## TEKS BACAAN
--*--
Tanggung Jawab Pendidikan Anak Dalam Islam

Oleh: Ust. Asep Deni Hermawan, S.Sos.

06 Oktober 2023

Pendidikan anak adalah salah satu tanggung jawab terbesar dalam kehidupan ini. Pendidikan merupakan fondasi masa depan anak-anak dalam membentuk karakter, mengembangkan kemampuan, dan bekal menjalani kehidupan mereka. Pendidikan anak ini sebenarnya tanggung jawab siapa? Tanggung jawab ini perlu didefinisikan agar pemilik tanggung jawab benar-benar mempersiapkan diri dan menjalankannya dengan baik. Bukan sebaliknya, malah melempar tanggung jawabnya kepada pihak lain karena dia merasa bahwa hal tersebut bukan tanggung jawab utamanya.

Dalam Islam, tanggung jawab pendidikan anak ada pada orang tua. Syaikh Jamal Abdurrahman mengatakan dalam bukunya,: “mendidik dan mengajar anak merupakan kebutuhan pokok dan kewajiban yang harus dipenuhi oleh semua orang tua.” Kemudian beliau mengutip satu ayat Al-Quran:

يٰٓاَيُّهَا الَّذِيْنَ اٰمَنُوْا قُوْٓا اَنْفُسَكُمْ وَاَهْلِيْكُمْ نَارًا وَّقُوْدُهَا النَّاسُ وَالْحِجَارَةُ عَلَيْهَا مَلٰۤىِٕكَةٌ غِلَاظٌ شِدَادٌ لَّا يَعْصُوْنَ اللّٰهَ مَآ اَمَرَهُمْ وَيَفْعَلُوْنَ مَا يُؤْمَرُوْنَ

“Wahai orang-orang yang beriman, jagalah dirimu dan keluargamu dari api neraka yang bahan bakarnya adalah manusia dan batu. Penjaganya adalah malaikat-malaikat yang kasar dan keras. Mereka tidak durhaka kepada Allah terhadap apa yang Dia perintahkan kepadanya dan selalu mengerjakan apa yang diperintahkan.” (QS At-Tahrim: 6)

Al-Imam Ibnu Katsir, rahimahullah, ketika menafsirkan ayat ini, Beliau mengutip perkataan Ali bin Abi Thalib: أدبوهم وعلموهم (didiklah dan ilmuilah mereka). Maka tanggung jawab pendidikan adalah sebuah kewajiban yang melekat pada orang tua sebagaimana kewajibannya menjaga diri dan keluarga dari api neraka.
--*--
## BAHAN HASIL EKSTRAKSI
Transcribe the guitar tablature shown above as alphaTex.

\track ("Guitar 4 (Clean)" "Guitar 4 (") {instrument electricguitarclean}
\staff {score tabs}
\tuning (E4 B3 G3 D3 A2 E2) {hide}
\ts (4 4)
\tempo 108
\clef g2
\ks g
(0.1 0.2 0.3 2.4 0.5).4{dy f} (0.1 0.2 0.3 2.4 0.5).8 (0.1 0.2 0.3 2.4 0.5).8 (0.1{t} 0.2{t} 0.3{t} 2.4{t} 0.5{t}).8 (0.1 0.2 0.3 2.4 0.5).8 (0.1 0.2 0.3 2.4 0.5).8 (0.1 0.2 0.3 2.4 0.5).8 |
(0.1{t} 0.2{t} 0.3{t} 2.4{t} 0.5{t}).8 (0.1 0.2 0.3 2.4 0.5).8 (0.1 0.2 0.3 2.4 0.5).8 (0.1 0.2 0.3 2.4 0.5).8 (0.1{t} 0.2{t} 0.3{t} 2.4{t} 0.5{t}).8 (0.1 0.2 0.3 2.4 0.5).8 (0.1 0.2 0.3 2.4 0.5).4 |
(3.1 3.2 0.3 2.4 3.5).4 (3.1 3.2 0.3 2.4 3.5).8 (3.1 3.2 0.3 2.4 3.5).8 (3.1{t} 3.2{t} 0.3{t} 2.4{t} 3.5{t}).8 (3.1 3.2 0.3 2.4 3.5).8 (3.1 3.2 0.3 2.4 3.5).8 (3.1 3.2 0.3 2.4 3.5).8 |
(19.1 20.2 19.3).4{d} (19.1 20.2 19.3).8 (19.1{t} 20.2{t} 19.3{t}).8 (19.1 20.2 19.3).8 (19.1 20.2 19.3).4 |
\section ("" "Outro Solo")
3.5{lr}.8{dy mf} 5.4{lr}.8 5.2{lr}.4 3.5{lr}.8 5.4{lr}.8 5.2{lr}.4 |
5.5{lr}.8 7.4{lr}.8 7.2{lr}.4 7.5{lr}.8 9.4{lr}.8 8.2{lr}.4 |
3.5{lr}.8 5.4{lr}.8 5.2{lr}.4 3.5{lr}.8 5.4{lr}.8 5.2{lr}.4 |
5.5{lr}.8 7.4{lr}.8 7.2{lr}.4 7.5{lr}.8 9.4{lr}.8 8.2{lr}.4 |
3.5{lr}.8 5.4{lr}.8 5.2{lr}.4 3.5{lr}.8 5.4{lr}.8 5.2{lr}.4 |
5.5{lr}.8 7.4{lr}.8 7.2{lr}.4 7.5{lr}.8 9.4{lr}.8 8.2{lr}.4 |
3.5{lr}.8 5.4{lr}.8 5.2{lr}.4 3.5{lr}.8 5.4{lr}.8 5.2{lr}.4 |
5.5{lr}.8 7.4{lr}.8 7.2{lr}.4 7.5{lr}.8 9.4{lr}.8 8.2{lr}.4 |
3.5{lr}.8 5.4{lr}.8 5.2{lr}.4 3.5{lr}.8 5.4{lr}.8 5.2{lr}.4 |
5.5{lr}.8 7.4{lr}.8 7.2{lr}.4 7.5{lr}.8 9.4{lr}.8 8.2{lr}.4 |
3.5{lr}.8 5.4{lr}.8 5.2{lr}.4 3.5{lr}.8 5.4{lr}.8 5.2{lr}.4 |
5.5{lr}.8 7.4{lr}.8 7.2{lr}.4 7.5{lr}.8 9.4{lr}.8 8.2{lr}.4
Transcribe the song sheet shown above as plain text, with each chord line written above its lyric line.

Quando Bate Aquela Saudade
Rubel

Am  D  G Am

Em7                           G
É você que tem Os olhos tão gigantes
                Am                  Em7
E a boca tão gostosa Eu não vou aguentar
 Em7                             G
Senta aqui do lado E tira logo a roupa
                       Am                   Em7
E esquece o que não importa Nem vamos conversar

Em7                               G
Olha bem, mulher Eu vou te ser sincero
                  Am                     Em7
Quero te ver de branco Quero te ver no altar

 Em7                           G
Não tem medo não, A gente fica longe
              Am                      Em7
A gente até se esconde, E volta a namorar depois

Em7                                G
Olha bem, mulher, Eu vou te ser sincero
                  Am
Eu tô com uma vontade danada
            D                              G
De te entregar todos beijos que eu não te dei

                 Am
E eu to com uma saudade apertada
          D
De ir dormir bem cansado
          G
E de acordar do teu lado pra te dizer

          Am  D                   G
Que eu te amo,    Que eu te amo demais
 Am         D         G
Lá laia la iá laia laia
--*--
## PETUNJUK LATIHAN
Dalam teks bacaan tentang pendidikan anak dalam Islam, ayat Al-Quran mana yang dikutip Syaikh Jamal Abdurrahman?

## JAWABAN LENGKAP
QS At-Tahrim ayat 6.